Les Implants Sous-Périostés
Implants sous-périostés sur mesure : Une analyse par éléments finis des systèmes d’implants monobloc et double dans le maxillaire atrophique
- 16 octobre 2023
- Publié par : ISP
- Catégorie : Etudes en éléments finis
Mustafa Ayhan, Abdulkadir Burak Cankaya
Résumé
Cette étude vise à examiner et comparer la répartition des contraintes, le déplacement et la charge osseuse des implants sous-périostés monoblocs et bi-parties sur un maxillaire atrophié à l’aide de l’analyse par éléments finis (FEA). Un total de 11 patients présentant une insuffisance de tissu osseux pour un traitement implantaire conventionnel ont été inclus dans l’étude. Des modèles d’implants sous-périostés personnalisés ont été générés à partir de modèles 3D moyens obtenus via des scanners tomodensitométriques (CT) des patients.

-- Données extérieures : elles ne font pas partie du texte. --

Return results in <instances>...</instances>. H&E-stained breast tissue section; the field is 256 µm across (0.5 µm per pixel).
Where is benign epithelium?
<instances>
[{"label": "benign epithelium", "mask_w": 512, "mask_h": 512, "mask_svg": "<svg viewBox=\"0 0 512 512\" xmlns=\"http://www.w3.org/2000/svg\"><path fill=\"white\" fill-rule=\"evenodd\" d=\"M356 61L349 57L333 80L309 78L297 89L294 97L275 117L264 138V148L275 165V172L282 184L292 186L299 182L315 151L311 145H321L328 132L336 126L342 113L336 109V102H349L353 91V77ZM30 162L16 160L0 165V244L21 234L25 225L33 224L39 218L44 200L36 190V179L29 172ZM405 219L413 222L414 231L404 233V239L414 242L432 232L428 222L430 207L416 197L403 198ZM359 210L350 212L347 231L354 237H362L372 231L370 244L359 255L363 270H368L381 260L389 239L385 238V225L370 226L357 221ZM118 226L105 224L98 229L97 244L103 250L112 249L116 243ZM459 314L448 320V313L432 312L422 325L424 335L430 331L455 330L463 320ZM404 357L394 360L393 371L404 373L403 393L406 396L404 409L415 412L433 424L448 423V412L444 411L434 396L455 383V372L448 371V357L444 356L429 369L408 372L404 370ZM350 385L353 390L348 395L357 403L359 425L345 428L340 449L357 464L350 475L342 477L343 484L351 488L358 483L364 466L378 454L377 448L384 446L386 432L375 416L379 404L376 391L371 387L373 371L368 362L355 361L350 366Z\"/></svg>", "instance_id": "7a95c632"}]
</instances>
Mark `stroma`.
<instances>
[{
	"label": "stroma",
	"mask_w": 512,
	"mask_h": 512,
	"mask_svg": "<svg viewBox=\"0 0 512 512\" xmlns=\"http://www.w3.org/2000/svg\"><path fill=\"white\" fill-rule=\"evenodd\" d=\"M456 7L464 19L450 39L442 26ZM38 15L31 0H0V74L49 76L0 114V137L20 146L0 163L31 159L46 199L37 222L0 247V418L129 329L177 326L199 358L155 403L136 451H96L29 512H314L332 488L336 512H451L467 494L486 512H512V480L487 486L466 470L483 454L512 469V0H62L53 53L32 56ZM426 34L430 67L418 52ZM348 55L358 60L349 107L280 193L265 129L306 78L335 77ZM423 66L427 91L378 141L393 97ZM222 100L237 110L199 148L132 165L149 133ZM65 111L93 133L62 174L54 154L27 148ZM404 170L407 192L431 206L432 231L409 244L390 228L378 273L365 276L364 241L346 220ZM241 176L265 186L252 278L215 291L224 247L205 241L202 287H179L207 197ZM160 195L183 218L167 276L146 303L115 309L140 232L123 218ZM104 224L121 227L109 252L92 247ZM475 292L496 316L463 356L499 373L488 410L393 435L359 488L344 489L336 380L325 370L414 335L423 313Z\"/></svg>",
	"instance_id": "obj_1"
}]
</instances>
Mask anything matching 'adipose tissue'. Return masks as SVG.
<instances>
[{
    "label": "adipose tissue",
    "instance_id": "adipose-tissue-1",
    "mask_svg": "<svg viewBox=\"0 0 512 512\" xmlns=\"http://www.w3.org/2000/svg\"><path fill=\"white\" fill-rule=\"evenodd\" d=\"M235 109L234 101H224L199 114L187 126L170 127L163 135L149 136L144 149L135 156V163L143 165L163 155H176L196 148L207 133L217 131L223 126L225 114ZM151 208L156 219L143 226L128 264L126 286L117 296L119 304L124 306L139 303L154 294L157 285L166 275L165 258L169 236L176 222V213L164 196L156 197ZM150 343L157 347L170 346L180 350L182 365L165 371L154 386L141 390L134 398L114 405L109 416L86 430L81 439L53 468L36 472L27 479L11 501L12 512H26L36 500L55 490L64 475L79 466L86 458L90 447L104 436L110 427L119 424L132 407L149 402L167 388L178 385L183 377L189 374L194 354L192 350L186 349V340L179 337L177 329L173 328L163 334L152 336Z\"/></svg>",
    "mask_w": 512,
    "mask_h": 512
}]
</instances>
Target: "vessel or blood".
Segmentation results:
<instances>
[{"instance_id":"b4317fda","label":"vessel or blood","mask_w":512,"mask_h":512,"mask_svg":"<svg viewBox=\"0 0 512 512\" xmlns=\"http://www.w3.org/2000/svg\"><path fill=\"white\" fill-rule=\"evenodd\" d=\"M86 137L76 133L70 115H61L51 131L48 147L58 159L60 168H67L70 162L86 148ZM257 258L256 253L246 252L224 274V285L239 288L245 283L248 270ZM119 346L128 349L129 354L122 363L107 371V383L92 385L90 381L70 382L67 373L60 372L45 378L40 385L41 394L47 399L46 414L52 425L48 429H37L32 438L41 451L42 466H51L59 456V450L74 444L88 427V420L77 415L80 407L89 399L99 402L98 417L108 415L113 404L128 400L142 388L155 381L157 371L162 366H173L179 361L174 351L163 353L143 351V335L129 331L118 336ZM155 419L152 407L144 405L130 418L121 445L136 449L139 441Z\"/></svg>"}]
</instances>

Deux types de modèles ont été produits : un implant monobloc couvrant l’ensemble de l’os maxillaire et un système bi-partie constitué de deux implants en miroir recouvrant séparément les moitiés gauche et droite du maxillaire. Les valeurs de contraintes résiduelles formées sur les modèles d’implant et de mâchoire ont été calculées séparément. De plus, cette étude a permis d’observer les valeurs maximales de déplacement des implants ainsi que les contraintes les plus élevées sur les parties piliers.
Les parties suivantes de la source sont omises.